* Start INPUT ROWS *
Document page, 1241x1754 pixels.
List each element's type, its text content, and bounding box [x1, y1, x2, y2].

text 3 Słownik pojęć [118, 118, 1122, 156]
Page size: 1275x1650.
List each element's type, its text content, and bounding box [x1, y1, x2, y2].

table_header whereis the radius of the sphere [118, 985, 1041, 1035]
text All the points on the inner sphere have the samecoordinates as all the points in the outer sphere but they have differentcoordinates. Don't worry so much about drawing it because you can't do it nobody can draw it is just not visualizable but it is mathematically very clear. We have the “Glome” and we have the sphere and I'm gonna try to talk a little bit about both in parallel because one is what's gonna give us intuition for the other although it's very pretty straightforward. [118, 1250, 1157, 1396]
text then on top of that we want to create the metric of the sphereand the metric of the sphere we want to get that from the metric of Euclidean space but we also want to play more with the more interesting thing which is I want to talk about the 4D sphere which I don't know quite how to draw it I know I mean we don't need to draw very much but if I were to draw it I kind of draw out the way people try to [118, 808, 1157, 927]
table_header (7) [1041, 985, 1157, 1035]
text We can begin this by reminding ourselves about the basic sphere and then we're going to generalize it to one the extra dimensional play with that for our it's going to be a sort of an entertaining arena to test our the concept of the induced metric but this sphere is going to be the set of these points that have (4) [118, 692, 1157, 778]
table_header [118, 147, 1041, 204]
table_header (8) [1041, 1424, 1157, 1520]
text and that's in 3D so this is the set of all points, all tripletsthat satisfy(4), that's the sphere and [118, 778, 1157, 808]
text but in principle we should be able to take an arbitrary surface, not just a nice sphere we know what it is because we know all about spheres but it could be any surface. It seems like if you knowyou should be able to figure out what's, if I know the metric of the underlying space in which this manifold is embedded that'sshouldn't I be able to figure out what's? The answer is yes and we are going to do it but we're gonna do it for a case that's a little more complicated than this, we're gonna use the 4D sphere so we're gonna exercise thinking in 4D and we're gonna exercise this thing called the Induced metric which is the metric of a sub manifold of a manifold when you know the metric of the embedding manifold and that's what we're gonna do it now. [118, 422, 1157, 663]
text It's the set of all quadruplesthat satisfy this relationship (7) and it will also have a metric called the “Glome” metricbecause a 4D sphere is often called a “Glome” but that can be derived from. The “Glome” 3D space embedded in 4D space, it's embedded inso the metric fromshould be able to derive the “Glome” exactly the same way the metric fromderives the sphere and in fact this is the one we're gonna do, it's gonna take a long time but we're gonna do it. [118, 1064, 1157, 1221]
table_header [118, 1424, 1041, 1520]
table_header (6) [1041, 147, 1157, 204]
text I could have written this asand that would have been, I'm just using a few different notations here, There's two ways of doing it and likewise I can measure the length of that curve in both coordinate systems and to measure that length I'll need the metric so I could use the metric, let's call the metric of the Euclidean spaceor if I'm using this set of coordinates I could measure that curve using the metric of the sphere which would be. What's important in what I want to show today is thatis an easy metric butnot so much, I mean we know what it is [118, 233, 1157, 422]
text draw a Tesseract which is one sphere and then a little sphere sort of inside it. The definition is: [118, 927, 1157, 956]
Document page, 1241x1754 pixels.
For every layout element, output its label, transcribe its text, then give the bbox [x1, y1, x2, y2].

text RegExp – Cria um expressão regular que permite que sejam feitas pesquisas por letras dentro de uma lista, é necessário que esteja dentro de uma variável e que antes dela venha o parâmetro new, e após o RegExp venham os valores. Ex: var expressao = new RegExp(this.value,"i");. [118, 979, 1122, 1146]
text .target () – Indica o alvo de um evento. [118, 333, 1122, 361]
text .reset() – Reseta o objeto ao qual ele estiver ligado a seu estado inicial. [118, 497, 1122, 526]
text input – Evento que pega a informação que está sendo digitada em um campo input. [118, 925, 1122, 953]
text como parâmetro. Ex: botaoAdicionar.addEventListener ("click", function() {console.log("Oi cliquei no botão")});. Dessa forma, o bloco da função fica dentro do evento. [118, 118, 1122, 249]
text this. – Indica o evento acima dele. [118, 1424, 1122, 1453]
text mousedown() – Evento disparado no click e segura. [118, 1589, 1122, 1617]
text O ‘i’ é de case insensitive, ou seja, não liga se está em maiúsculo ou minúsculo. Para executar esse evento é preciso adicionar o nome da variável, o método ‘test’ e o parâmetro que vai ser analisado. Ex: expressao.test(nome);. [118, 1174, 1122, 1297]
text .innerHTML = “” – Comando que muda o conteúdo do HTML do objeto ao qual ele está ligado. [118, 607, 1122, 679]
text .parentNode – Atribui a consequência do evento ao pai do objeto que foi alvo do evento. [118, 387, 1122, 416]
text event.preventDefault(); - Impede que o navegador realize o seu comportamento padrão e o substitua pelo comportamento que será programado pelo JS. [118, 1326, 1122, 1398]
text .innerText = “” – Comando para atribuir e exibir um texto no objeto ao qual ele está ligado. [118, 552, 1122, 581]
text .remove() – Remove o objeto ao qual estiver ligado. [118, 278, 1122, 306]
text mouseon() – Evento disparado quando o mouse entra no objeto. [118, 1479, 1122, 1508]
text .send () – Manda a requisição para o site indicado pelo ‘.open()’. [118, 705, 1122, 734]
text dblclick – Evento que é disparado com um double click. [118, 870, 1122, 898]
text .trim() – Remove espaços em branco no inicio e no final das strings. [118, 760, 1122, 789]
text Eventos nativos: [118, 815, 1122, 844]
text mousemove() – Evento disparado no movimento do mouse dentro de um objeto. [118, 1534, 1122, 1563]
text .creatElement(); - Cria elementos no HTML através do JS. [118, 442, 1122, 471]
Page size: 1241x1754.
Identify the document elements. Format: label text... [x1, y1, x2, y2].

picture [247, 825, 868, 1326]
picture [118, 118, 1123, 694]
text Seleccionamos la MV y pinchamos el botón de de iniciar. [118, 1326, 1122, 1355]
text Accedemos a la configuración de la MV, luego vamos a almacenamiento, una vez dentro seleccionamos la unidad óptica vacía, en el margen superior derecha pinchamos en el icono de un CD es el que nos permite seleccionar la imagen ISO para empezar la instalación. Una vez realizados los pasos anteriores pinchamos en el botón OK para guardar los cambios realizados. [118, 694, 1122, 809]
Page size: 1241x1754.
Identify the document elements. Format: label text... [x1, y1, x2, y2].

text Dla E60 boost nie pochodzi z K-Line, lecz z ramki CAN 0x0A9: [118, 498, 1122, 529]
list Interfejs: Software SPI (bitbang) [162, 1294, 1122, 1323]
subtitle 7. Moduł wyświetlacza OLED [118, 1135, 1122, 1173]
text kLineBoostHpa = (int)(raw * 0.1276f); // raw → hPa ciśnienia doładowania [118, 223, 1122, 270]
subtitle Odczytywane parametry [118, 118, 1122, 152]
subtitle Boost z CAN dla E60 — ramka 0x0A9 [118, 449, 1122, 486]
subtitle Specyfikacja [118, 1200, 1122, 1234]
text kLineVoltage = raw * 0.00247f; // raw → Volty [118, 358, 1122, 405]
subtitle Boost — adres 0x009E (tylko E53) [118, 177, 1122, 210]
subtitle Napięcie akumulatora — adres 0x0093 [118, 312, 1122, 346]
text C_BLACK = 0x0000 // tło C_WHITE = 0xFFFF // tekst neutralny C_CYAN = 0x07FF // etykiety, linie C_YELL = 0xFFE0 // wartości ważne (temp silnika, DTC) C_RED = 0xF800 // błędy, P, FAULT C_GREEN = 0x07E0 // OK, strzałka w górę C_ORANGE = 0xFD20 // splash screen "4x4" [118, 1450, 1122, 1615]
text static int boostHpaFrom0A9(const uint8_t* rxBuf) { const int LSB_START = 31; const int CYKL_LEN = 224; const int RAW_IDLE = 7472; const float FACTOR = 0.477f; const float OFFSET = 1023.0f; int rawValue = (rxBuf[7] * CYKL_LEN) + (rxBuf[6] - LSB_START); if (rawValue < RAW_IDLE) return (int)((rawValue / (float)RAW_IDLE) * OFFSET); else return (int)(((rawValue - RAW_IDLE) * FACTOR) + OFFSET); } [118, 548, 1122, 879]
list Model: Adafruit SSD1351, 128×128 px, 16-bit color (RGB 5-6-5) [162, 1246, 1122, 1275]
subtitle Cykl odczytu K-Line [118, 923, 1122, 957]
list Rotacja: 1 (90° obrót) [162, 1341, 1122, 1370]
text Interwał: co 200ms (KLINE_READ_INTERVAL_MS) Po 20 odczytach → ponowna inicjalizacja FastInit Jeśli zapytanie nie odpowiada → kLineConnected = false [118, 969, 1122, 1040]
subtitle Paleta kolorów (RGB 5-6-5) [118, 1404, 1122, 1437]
* End INPUT ROWS *
_PROBLEM_: Reproduce the rows from the line holding "table_header whereis the" through the line holding "text then on", inclusive, changing "metric" to "measure" and leaving everything else unchanged.

_TASK SOLUTION_:
table_header whereis the radius of the sphere [118, 985, 1041, 1035]
text All the points on the inner sphere have the samecoordinates as all the points in the outer sphere but they have differentcoordinates. Don't worry so much about drawing it because you can't do it nobody can draw it is just not visualizable but it is mathematically very clear. We have the “Glome” and we have the sphere and I'm gonna try to talk a little bit about both in parallel because one is what's gonna give us intuition for the other although it's very pretty straightforward. [118, 1250, 1157, 1396]
text then on top of that we want to create the measure of the sphereand the measure of the sphere we want to get that from the measure of Euclidean space but we also want to play more with the more interesting thing which is I want to talk about the 4D sphere which I don't know quite how to draw it I know I mean we don't need to draw very much but if I were to draw it I kind of draw out the way people try to [118, 808, 1157, 927]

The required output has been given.